The futuristic designer bars and clubs around the Diagonal that were a design movement in their own right during the eighties are still popular, packed out by 2 am and often spilling out into the street; Nick Havanna (Rosello. Tel 215 65 91) with its bank of video screens, waterfall urinals, and swinging pendulum; Universal, (Maria Cubi 201 46 58) a fashionable club which successfully combines dancing and a (relatively) quiet room of sofas and conversation; Velvet, (Balmes. Tel 217 6714) so smooth even the coasters are designed; or Up & Down (Numancia. Tel 280 2922) which divides the generations, parents upstairs and teenagers below. Really late nights invariably seem to end up at Otto Zutz, still the hottest place in town.(Lincoln 238 0663) It is a a funky well designed warehouse space with floors for frenetic dancing or retreating to a quiet game of pool and is open till 4 or 5 am. You don’t have to stop there, but after hours clubs are so ephemeral you just have to go with the flow. Most clubs have bouncers on the door, but the only real criteria for entrance is to look the part. Barcelonans love to dress up, and often look as if they bought everything they were wearing just the day before. Just don’t turn up in back packs and shorts.

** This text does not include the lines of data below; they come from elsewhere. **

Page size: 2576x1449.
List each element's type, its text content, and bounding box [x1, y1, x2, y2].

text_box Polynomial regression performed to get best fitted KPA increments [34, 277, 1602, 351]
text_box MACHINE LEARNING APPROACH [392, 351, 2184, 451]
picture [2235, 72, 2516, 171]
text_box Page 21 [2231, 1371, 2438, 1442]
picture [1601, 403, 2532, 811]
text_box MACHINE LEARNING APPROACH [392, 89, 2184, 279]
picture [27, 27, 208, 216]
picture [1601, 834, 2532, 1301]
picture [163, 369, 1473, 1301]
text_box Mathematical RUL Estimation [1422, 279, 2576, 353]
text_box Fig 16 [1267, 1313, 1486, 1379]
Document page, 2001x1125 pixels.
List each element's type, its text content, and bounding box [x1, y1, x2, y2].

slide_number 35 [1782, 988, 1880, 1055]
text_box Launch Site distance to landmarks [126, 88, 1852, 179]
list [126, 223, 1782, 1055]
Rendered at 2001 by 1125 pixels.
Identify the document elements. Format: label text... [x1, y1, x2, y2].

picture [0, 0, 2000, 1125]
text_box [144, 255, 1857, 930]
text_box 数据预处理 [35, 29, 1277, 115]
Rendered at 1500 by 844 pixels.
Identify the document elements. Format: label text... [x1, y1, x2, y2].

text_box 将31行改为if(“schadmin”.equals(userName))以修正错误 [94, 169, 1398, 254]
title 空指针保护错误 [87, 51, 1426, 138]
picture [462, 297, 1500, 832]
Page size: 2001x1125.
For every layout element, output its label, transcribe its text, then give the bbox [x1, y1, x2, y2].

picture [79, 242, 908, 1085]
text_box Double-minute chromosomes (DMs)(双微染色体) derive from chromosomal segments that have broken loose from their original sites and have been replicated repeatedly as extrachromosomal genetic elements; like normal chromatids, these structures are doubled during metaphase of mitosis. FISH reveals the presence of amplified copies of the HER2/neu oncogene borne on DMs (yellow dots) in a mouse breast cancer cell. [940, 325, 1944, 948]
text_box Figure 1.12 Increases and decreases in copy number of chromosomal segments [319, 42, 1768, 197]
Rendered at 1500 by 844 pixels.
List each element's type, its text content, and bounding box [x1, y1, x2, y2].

The drift to the sea is evident here too however, and Porto Olimpico is still heaving with people, music and dancing till early in the morning. “Chiringuito” has been encapsulated in a new nightclub, Maritimo Club, on Moll de la Fusta, (35 75 96) with dance floors inside and out, featuring the Balearic beat of house music and Spain’s most glamorous transvestites. Truly, dancing under the stars on a warm Barcelona night is one of life’s great pleasures.